CC15 Workshop 04 - Rethinking Couples Therapy: Innovative Approaches to Love, Sex, and Infidelity - Esther Perel, MA, LMFT
Through case examples, Esther Perel will show how to effectively engage such issues as intimacy, sexuality and infidelity by creating separate spaces where each partner can explore his/her feelings and experiences along with larger relationship dynamics. We will show how to navigate privacy and secrecy, honesty and transparency, stage interventions around sexual impasses, and structure a safe and flexible therapeutic environment to work effectively with infidelity.
CC15 Workshop 05 - The Long and Bumpy Road to Recovery: Restoring Trust and Love in Shattered Relationships - Alexandra Katehakis, MA, MFT
Sex addiction destroys trust in relationships, traumatizing the partner, the sex addict, and the family system. Relational trauma left untreated will have both parties and the entire system crumbling. Attunement, communication, and empathy (ACE) are the threepronged stool that supports the long, and sometimes arduous, journey to restoring trust. The goal is to recognize the signs of relational trauma in both parties, and compare the difference between relational trauma and co-dependence
CC15 Workshop 06 - Lies and Deception: The Deep Pit Couples Fall Into When Differentiation Fails - Ellyn Bader, PhD and Sue Diamond Potts, MA, RCC
Everybody lies. Some lies are loving and harmless. But, others are enormously destructive. Couples’ patterns of deception often begin innocently but end in couples destroying the love they once had. Self- deception, conflict avoidance and felony lies all undermine commitment and connection. Learn to identify and disrupt deception, confront evasiveness and hypocrisy and facilitate differentiation.
CC15 Workshop 07 - The Passion Paradox: Can You Really Love an Other? - Pat Love, EdD
While we love those deep, intimate conversations that bring us close together and join our spirits, what role does difference play in passion? Come explore this and other questions related to relational happiness. We will identify two empathic systems, and understand the role of dopamine in intimate relationships.
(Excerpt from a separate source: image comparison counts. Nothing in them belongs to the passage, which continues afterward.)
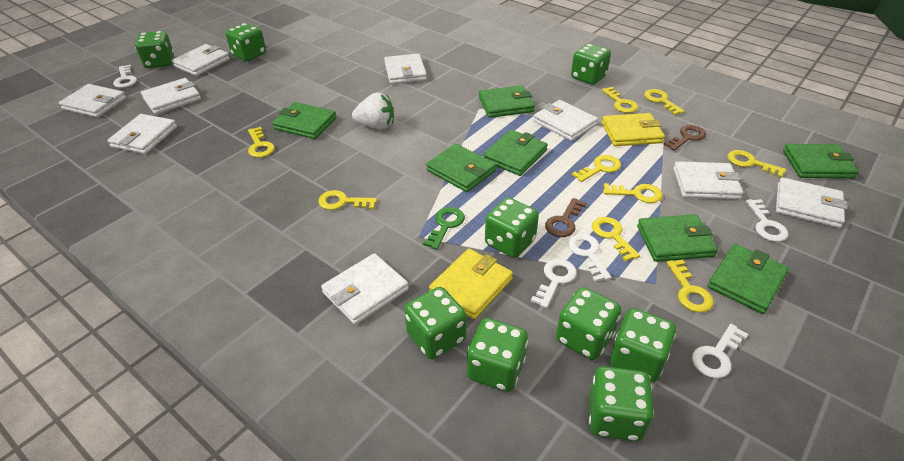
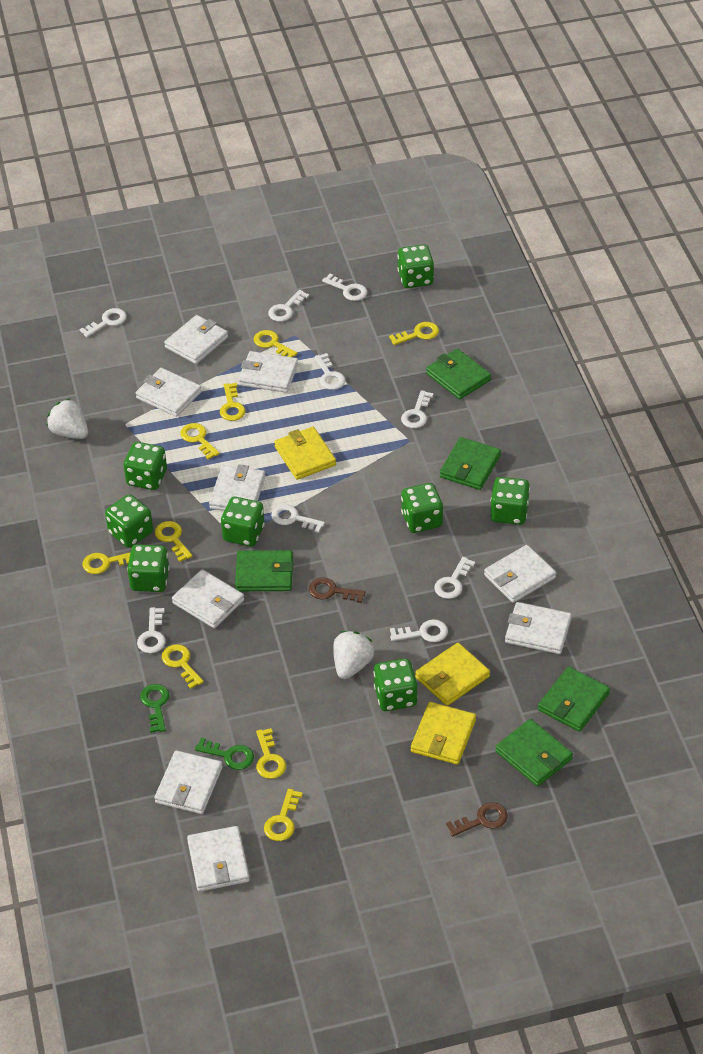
green dice: 9 -> 8
green key: 1 -> 2
green wallet: 7 -> 5
white key: 5 -> 9
white strawberry: 1 -> 2
yellow wallet: 2 -> 3

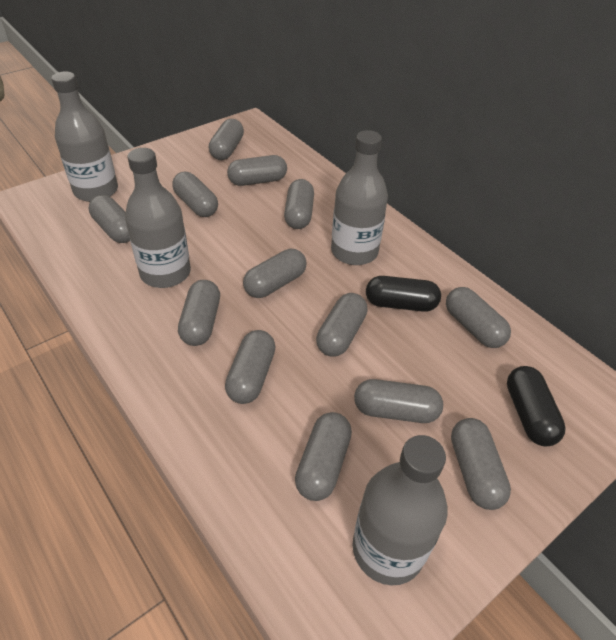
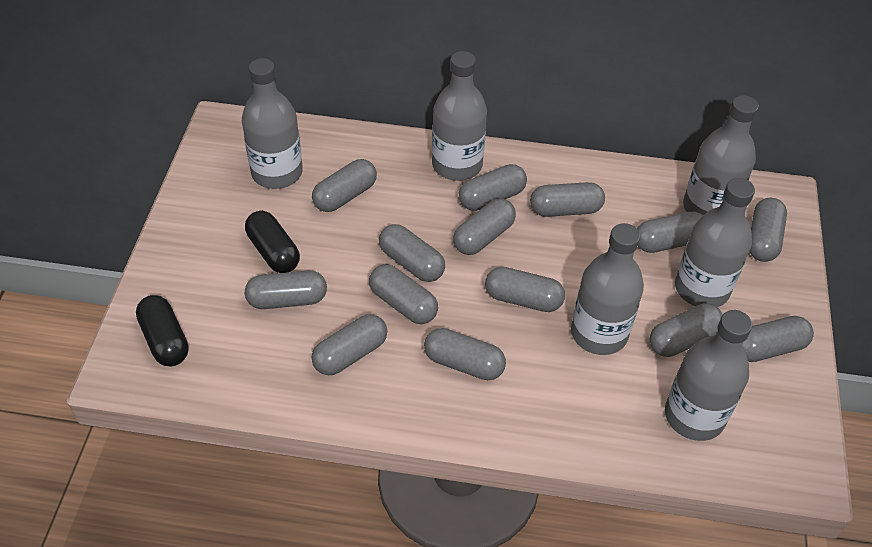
grey bottle: 4 -> 6
grey capsule: 13 -> 14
CC15 Workshop 08 - Working with Mixed Agenda Couples in Discernment Counseling - William Doherty, PhD
How to work with partners who are leaning in difference directions about staying together and trying therapy. Learn core techniques and see a video demonstration of how to work confidently with these challenging couples. You will learn the key pathways offered couples in Discernment Counseling.
CC15 Workshop 09 - Mating in Captivity: Unlocking Erotic Intelligence - Esther Perel, MA, LMFT
Why does great sex so often fade for couples who claim to love each other as much as ever? Why doesn’t good intimacy guarantee good sex? When you love , how does it feel and when you Desire how is it different? Loss of Desire brings many people into our offices. It is the prime sexual complaint that leads relational unhappiness, infidelity and even divorce. For the most part, sexuality has been relegated to sex therapy and couple therapy has been a desexualized practice. Yet, love in our digital age puts sex at the center of couples’ lives.
CC15 Workshop 10 - Marital First Responders: A New Way to Engage Communities of Support for Couples - William Doherty, PhD
People turn to friends and family long before they go to a couples therapist. Marital First Responders is a new training program for people who are natural confidants on relationship problems: people turn to them for support and perspective. Learn what the training involves, tune your skills in being a confidant in your own social world, and see if you’d like to teach this course in your community.
CC15 Workshop 12 - Is it Love, or is it Addiction? - Pat Love, EdD
This workshop will explore the fine line between love and addiction. Therapeutic strategies and questions will be explored, and you will learn three predictors of compulsion/ addiction.
CC15 Workshop 13 - A New Approach to Start Therapy with Dysfunctional Couples - Peter Pearson, PhD
Conventional approaches begin with: What brings you here? How can I help? What are your objectives? These are great questions for individuals but they are toxic for dysfunctional couples. Their responses will get you a truckload of cross complaints. After ten minutes nobody is feeling great.
CC15 Workshop 14 - Experiential Approaches to Couples Therapy - Jeffrey Zeig, PhD
Milton Erickson was one of the earliest people to work in Brief Therapy model with couples. This workshop will describe advanced advantages of using experiential methods with couples, including enactment technique and sculpting, lecture, demonstration, and small group practice.